Comparison of Results

The TEMP space requirements depend on the size of the join columns. Therefore, the data type of the primary key and foreign key columns defines how much space is required in the PGA memory or on TEMP tablespace. As you can see in the overview of the results, the amount of TempSpc (total of column TempSpc of the execution plan) is higher for CHAR(32) columns than for RAW(16) columns. A much lower amount is required for data type NUMBER.

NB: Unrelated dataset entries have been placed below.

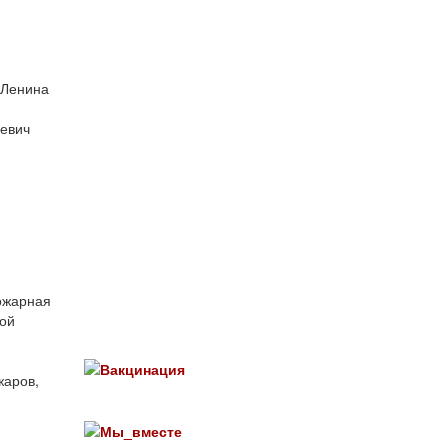
 Ленина
евич
ожарная
ной
жаров,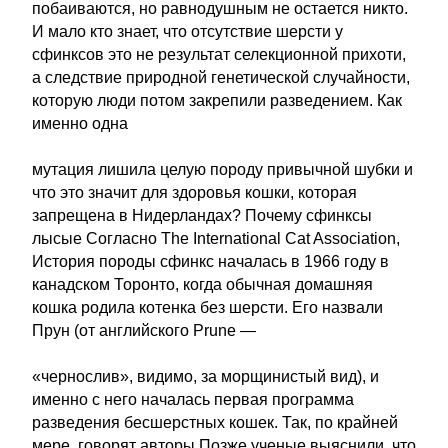
побаиваются, но равнодушным не остается никто.
И мало кто знает, что отсутствие шерсти у
сфинксов это не результат селекционной прихоти,
а следствие природной генетической случайности,
которую люди потом закрепили разведением. Как
именно одна
мутация лишила целую породу привычной шубки и
что это значит для здоровья кошки, которая
запрещена в Нидерландах? Почему сфинксы
лысые Согласно The International Cat Association,
История породы сфинкс началась в 1966 году в
канадском Торонто, когда обычная домашняя
кошка родила котенка без шерсти. Его назвали
Прун (от английского Prune —
«чернослив», видимо, за морщинистый вид), и
именно с него началась первая программа
разведения бесшерстных кошек. Так, по крайней
мере, говорят авторы Позже ученые выяснили, что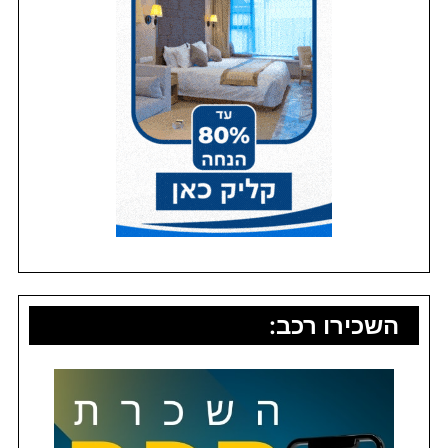
השכירו רכב:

Schema PK / FK Columns Datatype TempSpc Elapsed
DANI_DV_1 MD5 Hash CHAR(32) 6095M 09:48
DANI_DV_2 MD5 Hash RAW(16) 4190M 07:33
DANI_DV_3 Sequence NUMBER 2364M 03:07

This has a direct impact on the performance of the query (always first execution). As you can see in column Elapsed, the query in schema with CHAR(32) data type was slower than with RAW(16) data type. Joins on numeric surrogate keys are faster than both implementations of MD5 hash keys. The following charts show the TEMP space usage and elapsed time for each data type for the test query:

Different TEMP usage and elapsed time for key data types

Recommendations

Many people use hash keys in Data Vault because they think this is mandatory. There are good reasons for hash keys (e.g. independent loads of hubs, links and satellites, unique keys in heterogeneous environments, same key values in different database environments). But from a performance perspective, numeric keys are the better choice. If all your Data Vault tables are stored in one database and good query performance is an important requirement, numeric keys are still a good option. If you decide to use hash keys, store them in RAW columns, not in CHAR or VARCHAR2 columns.

 

One thought on “Data Types of Join Columns

  1. Great recommendation to use RAW(16) for MD5 in Oracle. I did my first DV 2.0 with MD5 about 8 years ago in what became a 25TB Oracle EDW. This would have been helpful. We did the same type of testing on surrogate keys vs MD5. Yes integers were faster, but we needed to load in parallel so we went with MD5. The question really is faster loads vs fast query right?